Entre los diaristas, ninguno es más famoso -o notorio- que Samuel Pepys, que solía llevar lo que él llamaba un “libro de mesa”. No se trataba de una lista de sus restaurantes o recetas favoritas, sino de un pequeño volumen de papel especialmente tratado en el que se podía escribir y luego borrar con una esponja húmeda.
Saber esto, añade Allen, nos ayuda a entender con más precisión a qué se refiere Hamlet cuando soliloquiza tras ver el fantasma de su padre: “Sí, de la mesa de mi memoria/ borraré todos los triviales registros de cariño”.
En un capítulo especialmente dramático - “Historia de dos cuadernos”- nos enteramos de que Nicolas Fouquet, superintendente de finanzas de Luis XIV, guardaba lo que él llamaba casetes, es decir, libros de registro secretos que contenían cartas y relatos de la corrupción, el fraude y el chantaje que utilizaba para mantener su poder y aumentar su riqueza. Cuando su enemigo, Jean-Baptiste Colbert, ministro de la Guerra, descubrió estas “cassettes”, destruyeron la carrera de Fouquet y casi le cuestan la vida. Colbert, a su vez, no tardó en modernizar Francia mediante la adopción de libros de contabilidad, cuidadosos registros fiscales y elaborados sistemas de archivo.
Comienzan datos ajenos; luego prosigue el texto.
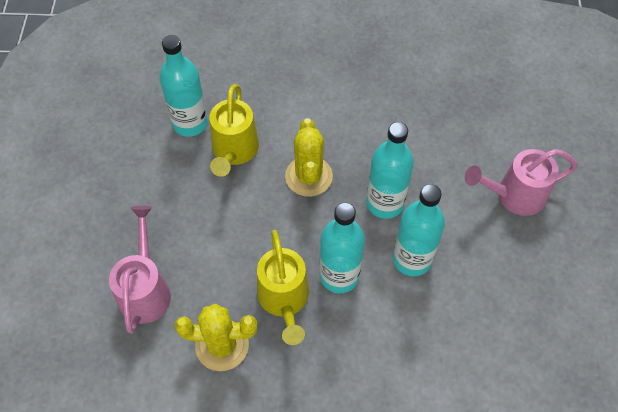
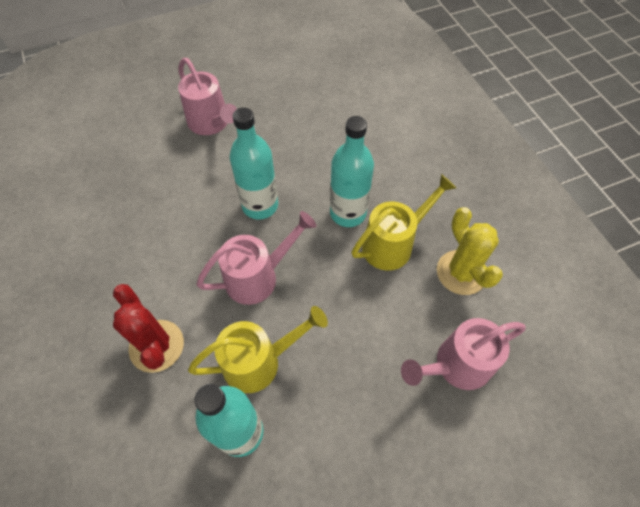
camera: 115 degrees left, 0 degrees up
yellow cactus [285,118,333,197] -> pink watering can [196,211,316,305]
turquoise bottle [393,184,445,277] -> none
none -> red cactus [113,284,184,373]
Una y otra vez, Allen nos recuerda lo esenciales que fueron los cuadernos para los logros de pensadores muy diversos, como el humanista Erasmo, el científico Charles Darwin y esa ingeniosa escritora de novelas policíacas que es Agatha Christie. Habla de los cuadernos de bitácora, los libros de composición musical, la contabilidad por partida doble (logro de Luca Pacioli, amigo íntimo de Leonardo), los cuadernos de naturalista, los diarios, la escritura expresiva, la obsesiva toma de notas del senador Bob Graham y el estudio académico de los “egodocumentos”, término que engloba diarios, memorias y otras formas de escritura autobiográfica. Nos cuenta que Virginia Woolf leyó al menos 66 diarios publicados y recuerda el cínico pero aún útil consejo de Mae West: “Lleva un diario, y algún día él te llevará a ti”.
Al igual que los numerosos ejemplos que recoge, la historia del cuaderno de Allen instruye y entretiene a la vez. La mayoría de los capítulos se basan en entrevistas con investigadores contemporáneos, y hay una bibliografía sencilla pero útil. Es más, en sus páginas finales Allen subraya que el encanto de la página en blanco continúa incluso en nuestra era digital: Sólo escribiendo o esbozando en papel puede uno establecer esa conexión casi mística de lo que el movimiento Arts and Crafts llamaba “cabeza, corazón y mano”. Uno desearía que Allen hubiera prestado algo de atención a los desarrollos en Asia y África, aunque esto hubiera hecho aún más largo un libro tan largo. Dicho esto, nos deja con una sabia máxima árabe, que traducida al español reza así: “Quien no tiene un cuaderno en la manga no establecerá la sabiduría en su corazón”.